MRI validation using T1-weighted and dynamic contrast-enhanced (DCE) modalities quantitatively confirmed spatially confined, pressure-dependent BBB permeability:
- Ktrans values: 0.0852 min⁻¹ (high-pressure), 0.0352 min⁻¹ (low-pressure), 0.01 min⁻¹ (control)
These metrics showed strong correlation with PI-processed acoustic emission peaks, establishing the clinical relevance of real-time acoustic feedback for precise BBB modulation.

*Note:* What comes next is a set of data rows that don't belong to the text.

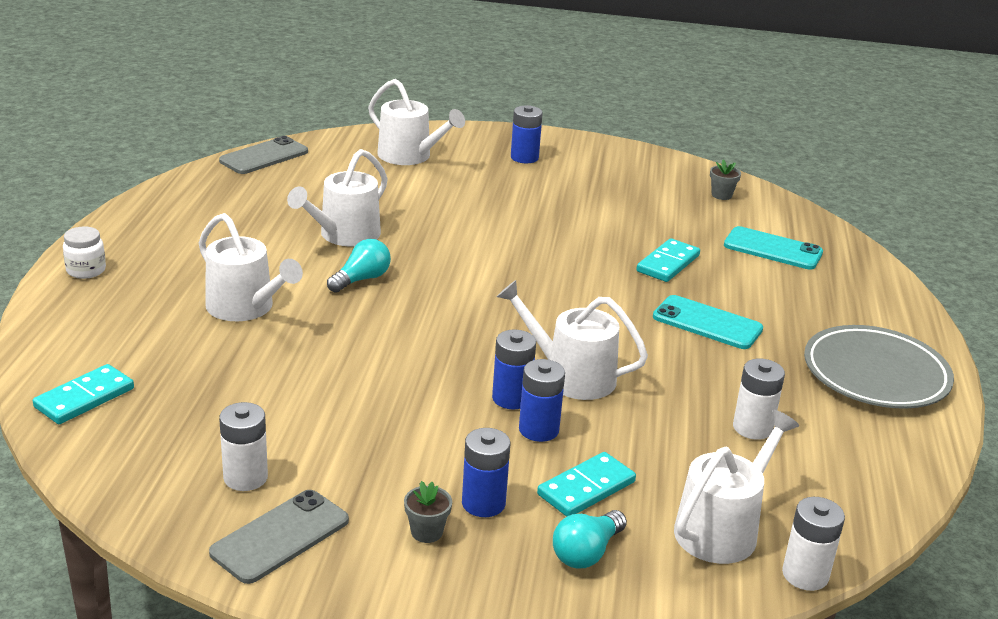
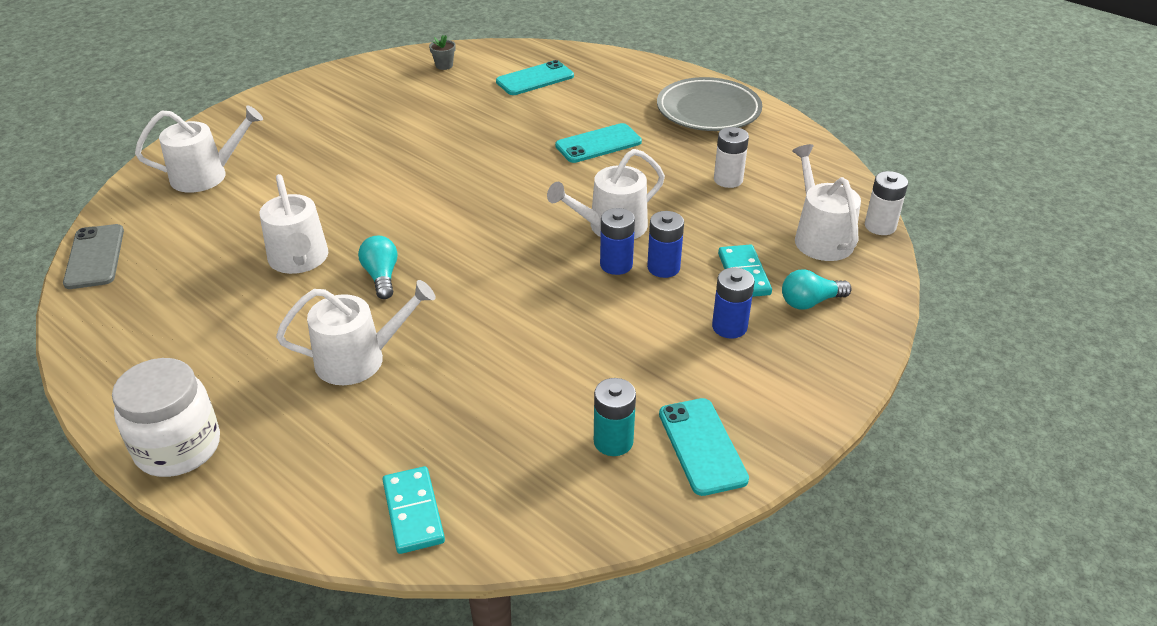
camera: 55 degrees left, 10 degrees up
(86, 270) = (178, 448): white jar -> white jar, size x1.90
(245, 477) = (613, 441): white battery -> turquoise battery
(280, 537) = (702, 446): grey phone -> turquoise phone
(426, 532) = (744, 366): grey flower pot -> none
(524, 157) = (284, 121): blue battery -> none
(587, 553) = (810, 302): turquoise light bulb -> turquoise light bulb turned 90 degrees clockwise
(668, 263) = (509, 126): turquoise domino -> none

Implications and Future Directions
The fully integrated CMUT-based platform demonstrates capabilities for high-fidelity, broadband detection of MB acoustic emissions and spatially localized BBB opening, validated quantitatively by MRI permeability mapping. The adoption of PI processing not only suppresses device-induced nonlinearities but also normalizes baseline variations, enabling robust, pressure-dependent differentiation of MB kinetics—particularly in the nonlinear fundamental component, which may serve as a new metric for feedback-controlled sonication.

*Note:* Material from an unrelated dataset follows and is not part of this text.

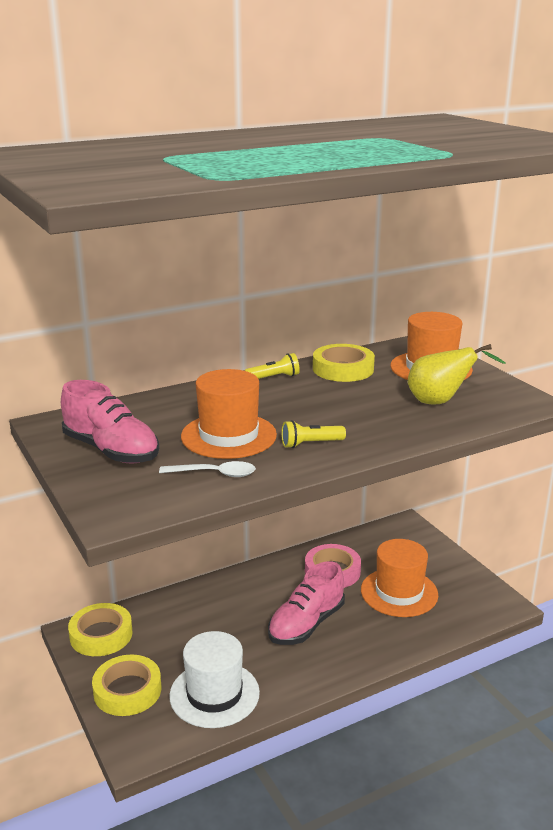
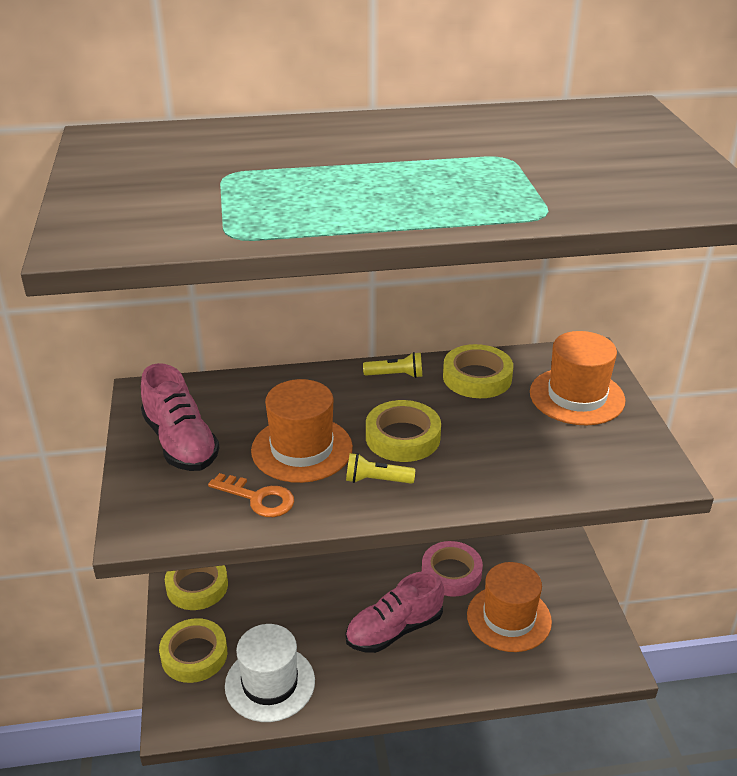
camera: 20 degrees right, 10 degrees up
(214, 474) = (258, 498): white spoon -> orange key
(311, 414) = (402, 437): none -> yellow tape
(441, 402) = (555, 451): yellow pear -> none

Theoretical implications include advancing CMUT-centric tFUS systems toward closed-loop, real-time modulation of BBB permeability, with feedback derived directly from acoustic spectral features. Practically, the platform’s wide tuning range and scalable array architecture enable multi-site targeting and adaptive sonication strategies, potentially translatable to larger animal or human-scale models.
Remaining technical challenges involve co-designing low-noise, CMUT-optimized front-end electronics, exploiting full array channel counts for electronic beamforming and spatial filtering, and integrating real-time PI processing with advanced modulation schemes. Further investigation correlating MB acoustic emission spectra with safety/efficacy metrics (MRI and histology) in expanded cohorts is needed for clinical translation.
Conclusion
This study establishes a high-performance CMUT-based transcranial focused ultrasound platform, capable of both driving and passively monitoring MB-assisted BBB opening in small animal models. With broadband sensitivity and dynamic range enhanced by PI processing, the system achieves spatially localized, pressure-dependent BBB modulation validated with quantitative MRI. The findings underpin the transition toward real-time, closed-loop, frequency-agile ultrasound-mediated brain drug delivery, with significant implications for preclinical and future clinical applications in neurotherapeutics (2604.22666).